The task: Extract the text from each entry below, copying every line without changes.

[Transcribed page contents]
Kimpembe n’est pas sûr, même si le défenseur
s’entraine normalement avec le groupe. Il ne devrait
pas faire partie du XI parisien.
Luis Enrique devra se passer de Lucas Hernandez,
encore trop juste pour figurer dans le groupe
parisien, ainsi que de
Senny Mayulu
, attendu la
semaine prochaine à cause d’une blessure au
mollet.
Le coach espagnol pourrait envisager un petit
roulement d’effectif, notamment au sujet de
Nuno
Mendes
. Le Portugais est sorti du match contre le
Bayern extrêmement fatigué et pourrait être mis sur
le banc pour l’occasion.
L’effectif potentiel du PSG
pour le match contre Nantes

Exercise result:
Kimpembe n’est pas sûr, même si le défenseur
s’entraine normalement avec le groupe. Il ne devrait
pas faire partie du XI parisien.
Luis Enrique devra se passer de Lucas Hernandez,
encore trop juste pour figurer dans le groupe
parisien, ainsi que de
Senny Mayulu
, attendu la
semaine prochaine à cause d’une blessure au
mollet.
Le coach espagnol pourrait envisager un petit
roulement d’effectif, notamment au sujet de
Nuno
Mendes
. Le Portugais est sorti du match contre le
Bayern extrêmement fatigué et pourrait être mis sur
le banc pour l’occasion.
L’effectif potentiel du PSG
pour le match contre Nantes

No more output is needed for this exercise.